I went to the Air Base at Ramstein and I had another slight identity crisis. Next month marks the end of my 22 year career as a military child. I have mix feelings about this. As it is, I haven't really been a military kid since 2003 and after my dad died I became even less of one. Mom moved to Ohio, I was at Florida State and for the longest time the only thing I did with the military was get my insurance renewed and talk to other military kids. So why now am I having this slight panic? I think its part of my childhood identity and being an Air Force brat certainly shaped part of who I am as a person. My first job, first friends, my entire childhood and mostly my Father's identity was also intertwined with his career in the Air Force. This is part of growing up I suppose, freaking out about getting older, being more independent and saying goodbye to that part of our lives that we know the most.
While at the base, I also realized how different I am now and how different my life has become. I don't share that military lifestyle, etc. It was so strange, I was in Germany, paying in dollars, speaking in English and watching poorly dressed American's shop. The BX alone was strange as I have been in Germany long enough to get used to not having one central place to shop. As much I would like to be associated with this little slice of America, I just don't think its for me anymore. I guess to some extent it will always be part of me, but I'm not sure. I think this is just part of the greater problem of growing up, changing friends, life, end of my university life and not sure what to expect next. I guess I'm good though for the next two years as I got my work and residence visas yesterday.
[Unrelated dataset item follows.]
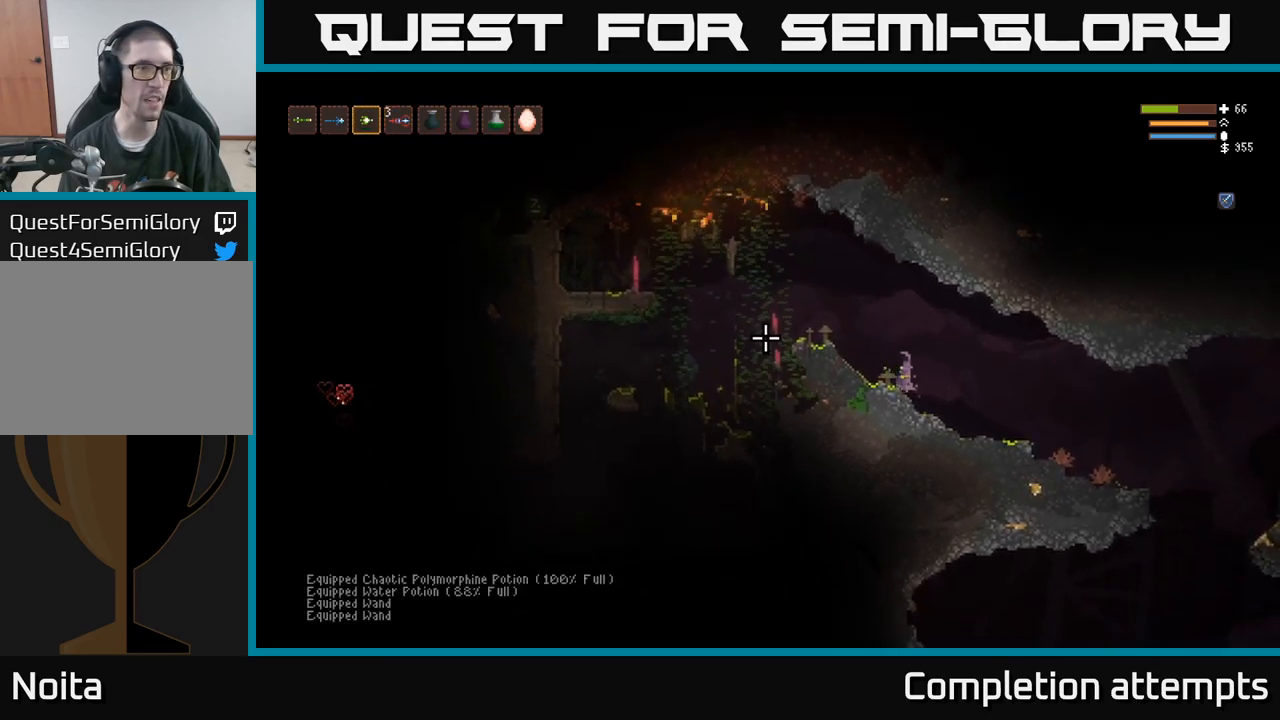
{"dt_ms": 500, "buttons": [], "left_stick": "center", "right_stick": "up", "events": [[50, "L1", "up"], [133, "L1", "down"], [217, "L1", "up"]]}
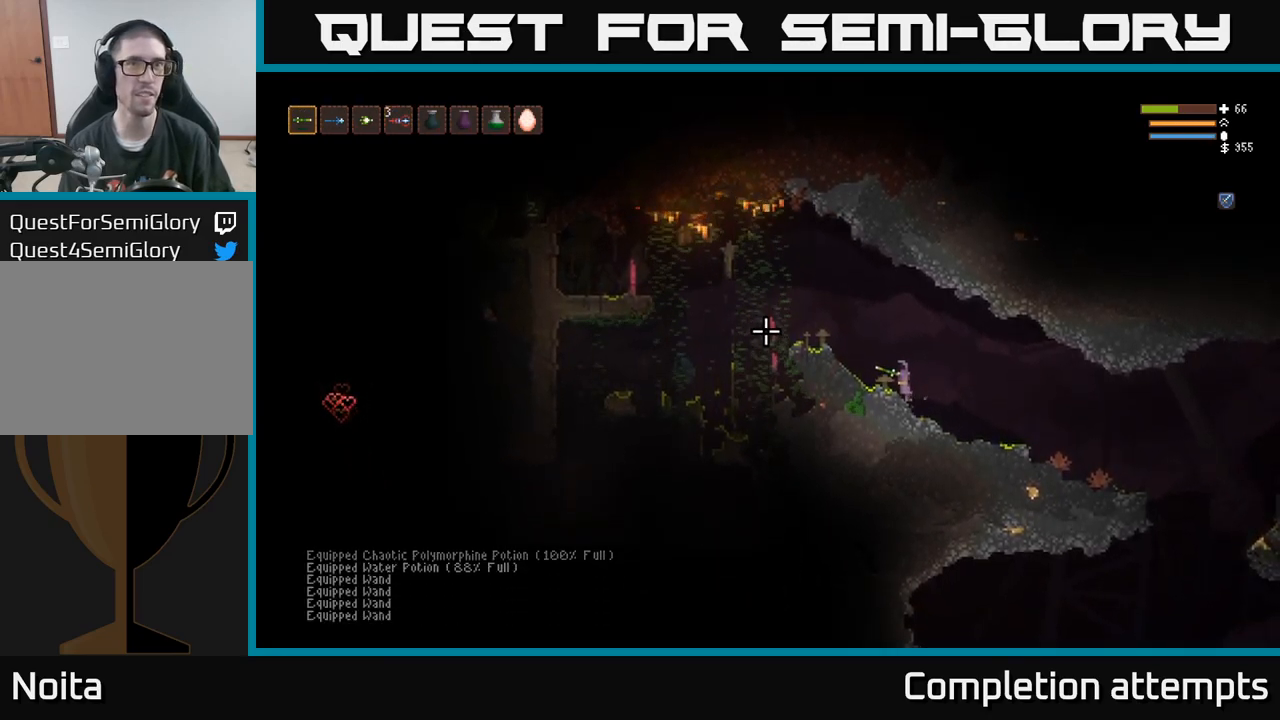
{"dt_ms": 500, "buttons": [], "left_stick": "center", "right_stick": "left", "events": [[100, "right_stick", "left"], [167, "left_stick", "left"], [250, "L2", "down"], [400, "L2", "up"], [483, "left_stick", "center"]]}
On the way home from the base, I rented a car. The class above the cheapest class of car (the cheapest one with GPS-which I need here) was a Mercedes A class. It was beautiful. I was the first person to drive this puppy. It had 3km on it when I started the car. I will never buy a car that is not in a similar class again. So easy to drive and the gas mileage was great. I took the Benz on the autobahn and cruised around at 130mph. It was fantastic.
Life is progressing here. I am excited though to go home for the Christmas break. It will be nice to see my family and my baby niece. And, I just miss my family. I miss my friends too and that is mostly natural. Unfortunately I feel that in the two years that I'll be in Germany I will have lost a few of them, even those that I've been friends with for several years. I am not the type of person who can go a year without talking to you and then just magically catch up ( I mean, I can but I don't like to do that). I need from time to time an email, a phone call. I live in Germany, not Rwanda. Its not hard to get a hold of me. I'm tired of investing into people and not getting any investment in return. Its disheartening. Still trying to meet people in Aachen (esp outside of the office) and thats kind of at a slow down right now, but I'm working on it. Otherwise my colleagues are great, we get along splendidly, often having lunch and chatting. However, at the end of the day, I'm still lonely. Which is not a feeling I particularly enjoy.
I miss academia, Target and spontaneous lunches with friends. Oh, and Bullwinkle's too.